### Data records:
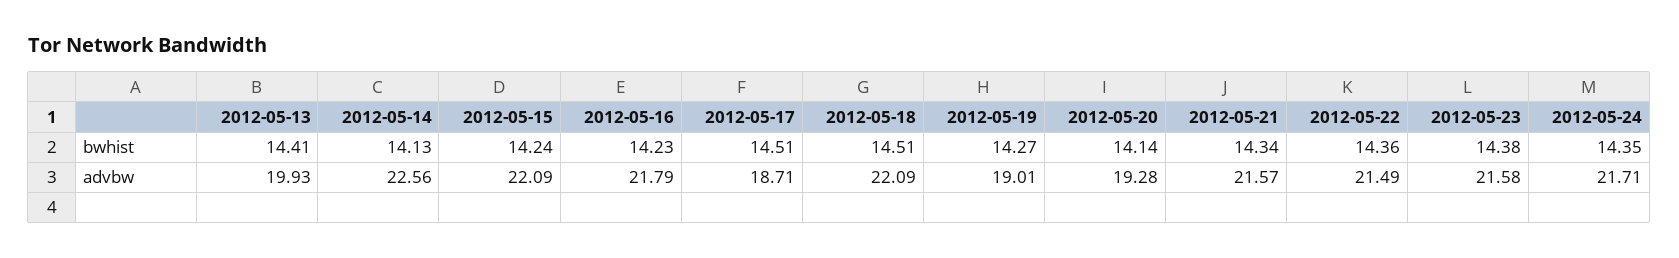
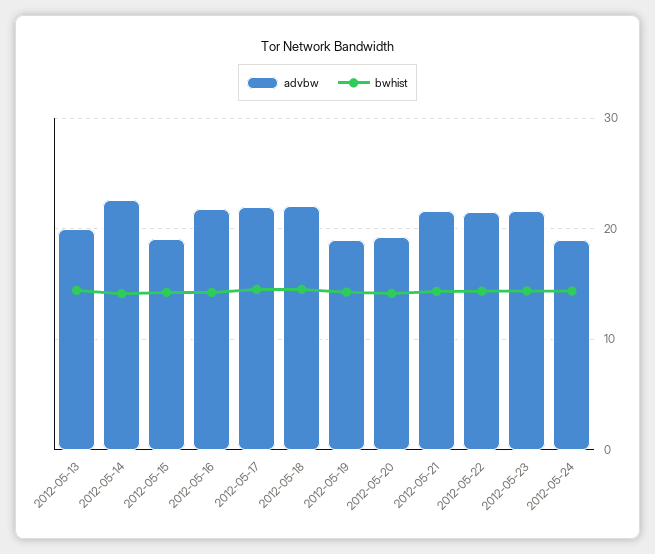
  {
    "bwhist": {
      "2012-05-13": 14.41,
      "2012-05-14": 14.13,
      "2012-05-15": 14.24,
      "2012-05-16": 14.23,
      "2012-05-17": 14.51,
      "2012-05-18": 14.51,
      "2012-05-19": 14.27,
      "2012-05-20": 14.14,
      "2012-05-21": 14.34,
      "2012-05-22": 14.36,
      "2012-05-23": 14.38,
      "2012-05-24": 14.35
    },
    "advbw": {
      "2012-05-13": 19.93,
      "2012-05-14": 22.56,
-     "2012-05-15": 22.09,
+     "2012-05-15": 19,
      "2012-05-16": 21.79,
-     "2012-05-17": 18.71,
+     "2012-05-17": 22,
      "2012-05-18": 22.09,
      "2012-05-19": 19.01,
      "2012-05-20": 19.28,
      "2012-05-21": 21.57,
      "2012-05-22": 21.49,
      "2012-05-23": 21.58,
-     "2012-05-24": 21.71
+     "2012-05-24": 19
    }
  }

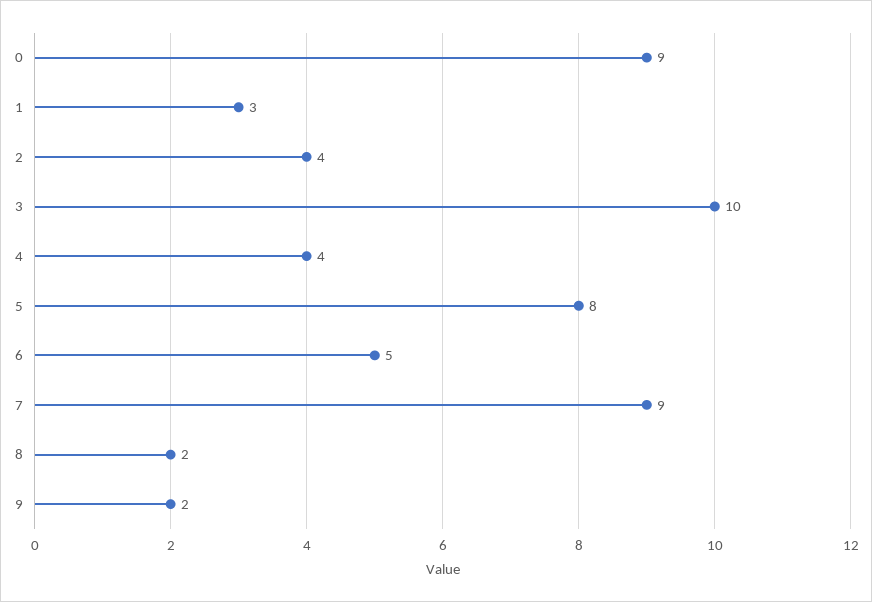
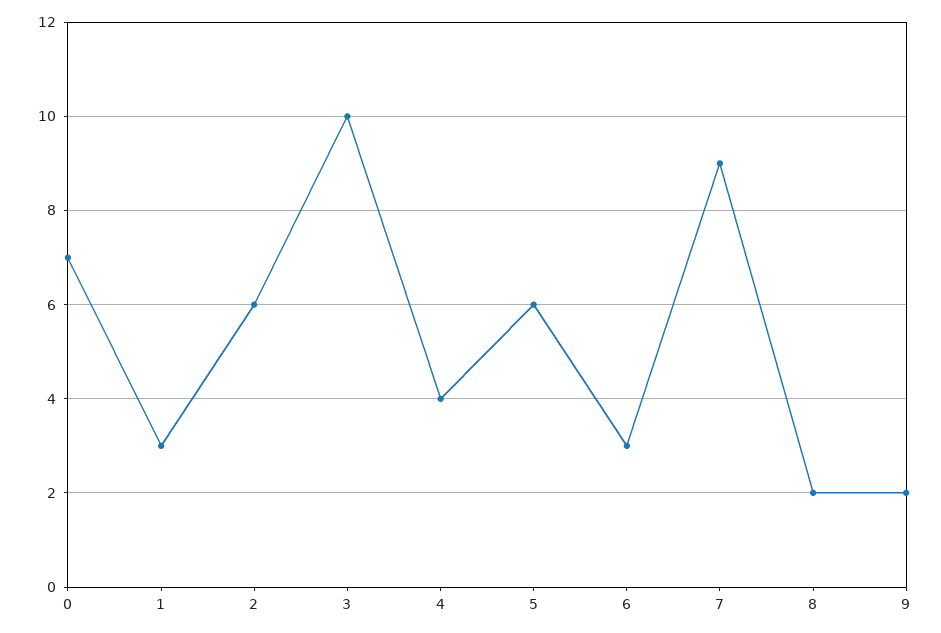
  {
-   "0": 9,
+   "0": 7,
    "1": 3,
-   "2": 4,
+   "2": 6,
    "3": 10,
    "4": 4,
-   "5": 8,
+   "5": 6,
-   "6": 5,
+   "6": 3,
    "7": 9,
    "8": 2,
    "9": 2
  }

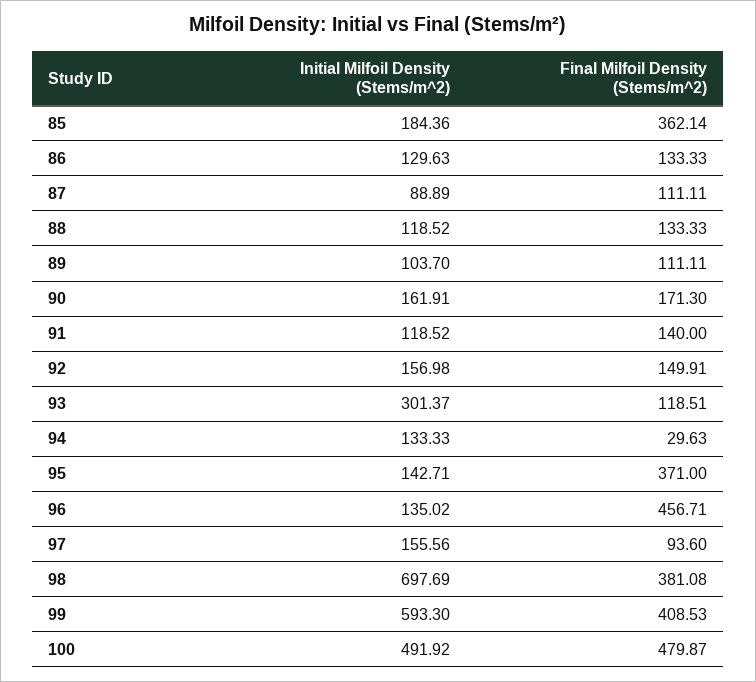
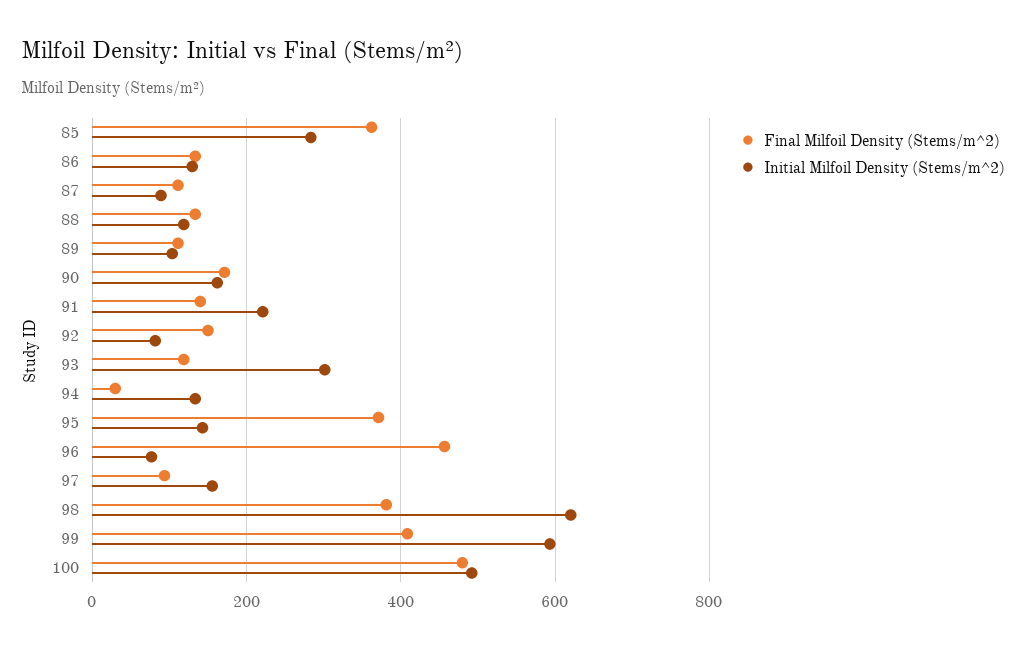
  {
    "Initial Milfoil Density (Stems/m^2)": {
-     "85": 184.36,
+     "85": 280,
      "86": 129.63,
      "87": 88.89,
      "88": 118.52,
      "89": 103.7,
      "90": 161.91,
-     "91": 118.52,
+     "91": 220,
-     "92": 156.98,
+     "92": 80,
      "93": 301.37,
      "94": 133.33,
      "95": 142.71,
-     "96": 135.02,
+     "96": 80,
      "97": 155.56,
-     "98": 697.69,
+     "98": 620,
      "99": 593.3,
      "100": 491.92
    },
    "Final Milfoil Density (Stems/m^2)": {
      "85": 362.14,
      "86": 133.33,
      "87": 111.11,
      "88": 133.33,
      "89": 111.11,
      "90": 171.3,
      "91": 140,
      "92": 149.91,
      "93": 118.51,
      "94": 29.63,
      "95": 371,
      "96": 456.71,
      "97": 93.6,
      "98": 381.08,
      "99": 408.53,
      "100": 479.87
    }
  }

### About this exercise:
After removing the pictures, set down every record above exactly as it stands.

### Response:
  {
    "bwhist": {
      "2012-05-13": 14.41,
      "2012-05-14": 14.13,
      "2012-05-15": 14.24,
      "2012-05-16": 14.23,
      "2012-05-17": 14.51,
      "2012-05-18": 14.51,
      "2012-05-19": 14.27,
      "2012-05-20": 14.14,
      "2012-05-21": 14.34,
      "2012-05-22": 14.36,
      "2012-05-23": 14.38,
      "2012-05-24": 14.35
    },
    "advbw": {
      "2012-05-13": 19.93,
      "2012-05-14": 22.56,
-     "2012-05-15": 22.09,
+     "2012-05-15": 19,
      "2012-05-16": 21.79,
-     "2012-05-17": 18.71,
+     "2012-05-17": 22,
      "2012-05-18": 22.09,
      "2012-05-19": 19.01,
      "2012-05-20": 19.28,
      "2012-05-21": 21.57,
      "2012-05-22": 21.49,
      "2012-05-23": 21.58,
-     "2012-05-24": 21.71
+     "2012-05-24": 19
    }
  }

  {
-   "0": 9,
+   "0": 7,
    "1": 3,
-   "2": 4,
+   "2": 6,
    "3": 10,
    "4": 4,
-   "5": 8,
+   "5": 6,
-   "6": 5,
+   "6": 3,
    "7": 9,
    "8": 2,
    "9": 2
  }

  {
    "Initial Milfoil Density (Stems/m^2)": {
-     "85": 184.36,
+     "85": 280,
      "86": 129.63,
      "87": 88.89,
      "88": 118.52,
      "89": 103.7,
      "90": 161.91,
-     "91": 118.52,
+     "91": 220,
-     "92": 156.98,
+     "92": 80,
      "93": 301.37,
      "94": 133.33,
      "95": 142.71,
-     "96": 135.02,
+     "96": 80,
      "97": 155.56,
-     "98": 697.69,
+     "98": 620,
      "99": 593.3,
      "100": 491.92
    },
    "Final Milfoil Density (Stems/m^2)": {
      "85": 362.14,
      "86": 133.33,
      "87": 111.11,
      "88": 133.33,
      "89": 111.11,
      "90": 171.3,
      "91": 140,
      "92": 149.91,
      "93": 118.51,
      "94": 29.63,
      "95": 371,
      "96": 456.71,
      "97": 93.6,
      "98": 381.08,
      "99": 408.53,
      "100": 479.87
    }
  }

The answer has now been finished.